● **WHAT THIS TASK INVOLVES**:
Copy every line in the listing that contains "Example".

(DATA TO PROCESS Opens)

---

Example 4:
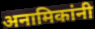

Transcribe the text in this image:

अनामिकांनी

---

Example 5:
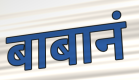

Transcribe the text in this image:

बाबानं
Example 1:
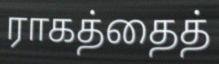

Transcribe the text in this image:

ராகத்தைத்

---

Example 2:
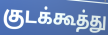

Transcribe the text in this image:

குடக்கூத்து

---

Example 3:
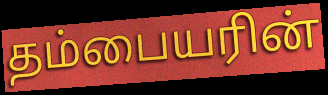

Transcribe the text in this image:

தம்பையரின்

(DATA TO PROCESS Closes)
(DATA TO PROCESS Opens)

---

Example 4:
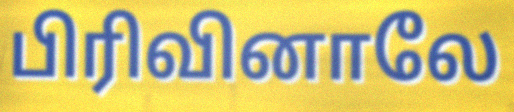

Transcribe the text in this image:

(DATA TO PROCESS Closes)

● **REPLY**:
Example 4:
Example 5:
Example 1:
Example 2:
Example 3:
Example 4:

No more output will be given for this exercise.